The QWIP has been widely used in recent years in LWIR detection systems, such as QWEST, Landsat 8 TRIS 1, and Landsat 9 TRIS 2 [
12,
13,
14]. The materials typically used in QWIP devices are GaAs/AlGaAs [
2]. The detector works as follows: the constituent materials form electron and hole potential wells in the energy band structure; photons from various sources cause the material to also produce electron and hole jumps for interband jumps in the sub-band; and an electric field is introduced externally to produce carriers, which are obtained through the electrodes and converted into a photocurrent. QWIPs have the following advantages: the GaAs substrate process is mature and has good lattice matching, which can support the preparation of large-area quantum well materials, while also having good uniformity, solid pixel material, and strong radiation resistance; it is also easy to change the device response band. Covering a wide spectral range, the system-related technology can be extended to other bands of detection; materials are easy to splice, with a high yield rate. For engineering applications, the target cooling temperature is typically 40~50 K for QWIP and around 77 K for HgCdTe. The dark current of QWIP is lower than that of HgCdTe at the respective typical cooling temperatures. The production difficulty of large-array HgCdTe detectors is high, and a QWIP is more likely to be the device of choice for projects with large-detector-volume requirements. At the same time, QWIPs have the disadvantage that the quantum efficiency at suitable operating points is one order of magnitude lower than that of HgCdTe [
15]. The target cooling temperature is low, generally below the temperature of liquid nitrogen; additionally, according to Fourier’s law, the larger the temperature difference between the inside and outside of the dewar, the higher the heat flux, which challenges the temperature control level of the detector assembly, where very small temperature fluctuations may lead to changes in the focal-plane dark current.

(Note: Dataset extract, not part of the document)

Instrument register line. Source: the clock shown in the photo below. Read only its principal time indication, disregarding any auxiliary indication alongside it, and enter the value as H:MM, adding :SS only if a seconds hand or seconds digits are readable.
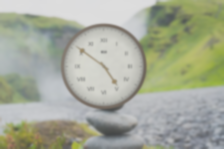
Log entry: 4:51
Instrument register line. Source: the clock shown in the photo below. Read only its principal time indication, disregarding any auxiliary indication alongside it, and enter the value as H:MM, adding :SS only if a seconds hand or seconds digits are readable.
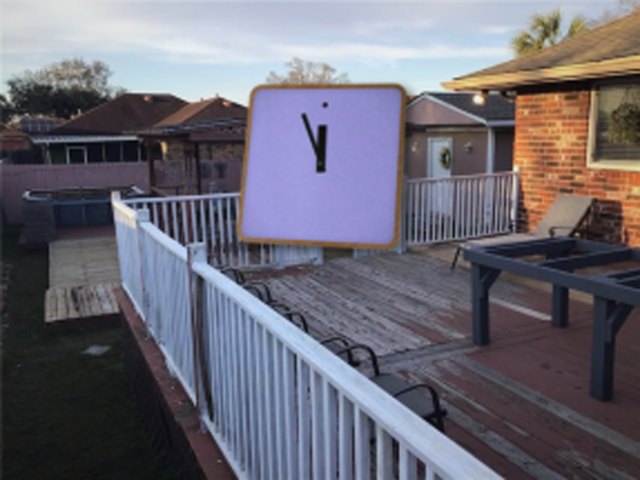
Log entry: 11:56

The dark current in a quantum well structure is mainly composed of free electrons drifting above the potential barrier and electrons captured by and emitted from the quantum well [
15]. Levine, Kane, and Liu systematically investigated the dark current mechanism in a QWIP and developed an analytical model [
15,
16,
17]. The models have the following assumptions: the dominant component of the dark current is the thermal excitation current, the proportion of the continuous tunneling current to the dark current can be neglected, and both the light and electric field distributions are ideally homogeneous. All three models were experimentally verified to be reasonable. There were some problems in the application of the analytic model, such as errors in calculating the dark current of the same focal-plane device in different states. There are numerous parameters in the equation for calculating the dark current in the Levine model, including the electric field strength, electron drift velocity, and thermal excitation energy, which are difficult to measure accurately at the same time.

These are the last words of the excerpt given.